▶ [Work to be completed]: Pull each line holding "Furtwangen" out of the entries below.

(Screenshot and code edit data)

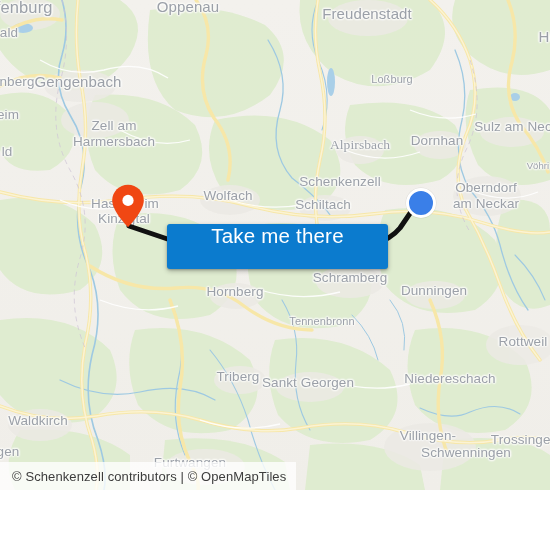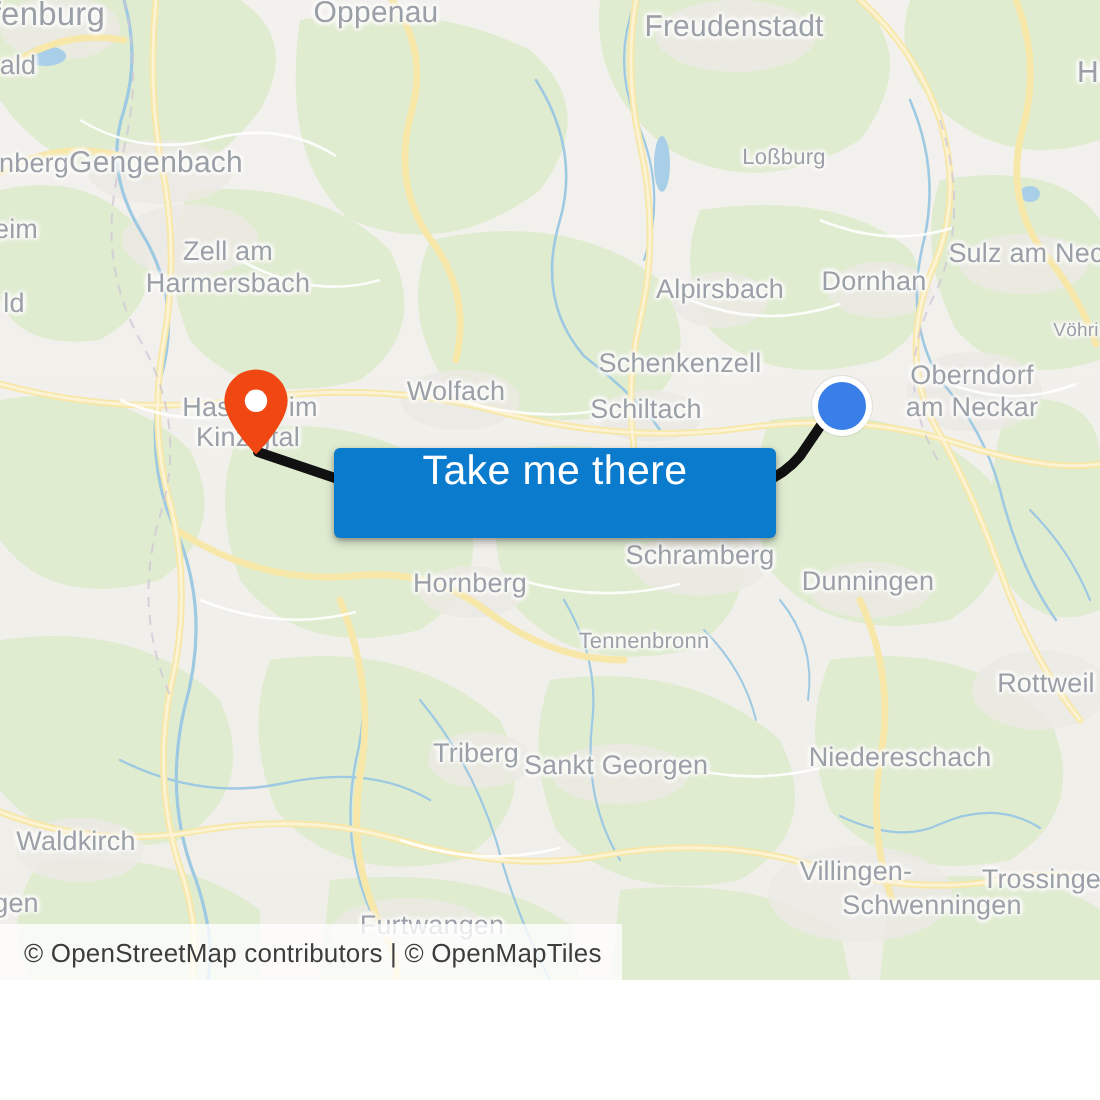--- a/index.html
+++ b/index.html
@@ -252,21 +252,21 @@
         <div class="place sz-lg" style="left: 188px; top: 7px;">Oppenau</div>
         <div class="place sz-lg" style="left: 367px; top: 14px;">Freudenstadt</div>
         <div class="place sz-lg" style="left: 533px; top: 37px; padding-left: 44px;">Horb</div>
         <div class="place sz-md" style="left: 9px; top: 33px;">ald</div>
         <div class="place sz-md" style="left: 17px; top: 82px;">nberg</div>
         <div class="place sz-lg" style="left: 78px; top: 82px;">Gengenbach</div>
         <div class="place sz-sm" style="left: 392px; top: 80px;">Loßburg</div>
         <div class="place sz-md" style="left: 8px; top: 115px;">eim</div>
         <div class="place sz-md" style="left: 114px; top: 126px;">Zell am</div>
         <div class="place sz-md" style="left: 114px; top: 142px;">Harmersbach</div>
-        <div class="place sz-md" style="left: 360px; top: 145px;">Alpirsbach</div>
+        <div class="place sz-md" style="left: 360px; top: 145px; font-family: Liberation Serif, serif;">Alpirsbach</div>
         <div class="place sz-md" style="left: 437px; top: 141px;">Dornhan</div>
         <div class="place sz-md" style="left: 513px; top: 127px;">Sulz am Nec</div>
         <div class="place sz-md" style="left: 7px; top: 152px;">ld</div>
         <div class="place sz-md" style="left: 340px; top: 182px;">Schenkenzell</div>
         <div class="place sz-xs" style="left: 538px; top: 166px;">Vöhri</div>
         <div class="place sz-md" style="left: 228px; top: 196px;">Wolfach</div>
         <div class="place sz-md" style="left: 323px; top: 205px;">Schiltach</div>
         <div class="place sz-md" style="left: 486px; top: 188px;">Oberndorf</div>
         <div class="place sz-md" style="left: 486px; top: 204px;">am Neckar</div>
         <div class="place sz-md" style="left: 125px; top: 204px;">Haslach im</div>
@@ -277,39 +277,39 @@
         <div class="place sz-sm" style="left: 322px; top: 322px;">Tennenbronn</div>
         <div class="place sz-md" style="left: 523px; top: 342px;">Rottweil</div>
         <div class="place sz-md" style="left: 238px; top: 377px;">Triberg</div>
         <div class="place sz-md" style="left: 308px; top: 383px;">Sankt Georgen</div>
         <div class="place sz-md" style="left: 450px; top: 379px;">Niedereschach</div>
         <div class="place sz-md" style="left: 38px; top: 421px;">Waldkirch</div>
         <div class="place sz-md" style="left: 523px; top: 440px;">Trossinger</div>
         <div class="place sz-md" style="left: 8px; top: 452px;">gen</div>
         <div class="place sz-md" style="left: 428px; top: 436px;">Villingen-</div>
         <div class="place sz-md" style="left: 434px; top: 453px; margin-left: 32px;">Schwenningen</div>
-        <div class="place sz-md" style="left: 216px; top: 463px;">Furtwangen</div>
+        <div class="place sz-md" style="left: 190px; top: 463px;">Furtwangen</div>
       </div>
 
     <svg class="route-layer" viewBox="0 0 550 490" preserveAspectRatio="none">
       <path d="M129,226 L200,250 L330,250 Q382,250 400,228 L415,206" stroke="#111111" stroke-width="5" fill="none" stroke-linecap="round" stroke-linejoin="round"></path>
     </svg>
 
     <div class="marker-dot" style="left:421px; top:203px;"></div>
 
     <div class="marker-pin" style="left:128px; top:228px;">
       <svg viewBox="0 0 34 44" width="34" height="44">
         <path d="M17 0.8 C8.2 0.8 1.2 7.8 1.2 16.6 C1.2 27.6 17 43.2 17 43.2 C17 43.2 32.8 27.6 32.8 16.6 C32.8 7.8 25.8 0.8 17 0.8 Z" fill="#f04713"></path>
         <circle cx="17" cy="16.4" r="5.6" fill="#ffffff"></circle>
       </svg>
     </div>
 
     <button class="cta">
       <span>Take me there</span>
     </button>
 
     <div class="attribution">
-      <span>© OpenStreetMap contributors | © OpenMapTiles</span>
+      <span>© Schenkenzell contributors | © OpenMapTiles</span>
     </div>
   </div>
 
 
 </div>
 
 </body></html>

▶ [Response area]:
-        <div class="place sz-md" style="left: 216px; top: 463px;">Furtwangen</div>
+        <div class="place sz-md" style="left: 190px; top: 463px;">Furtwangen</div>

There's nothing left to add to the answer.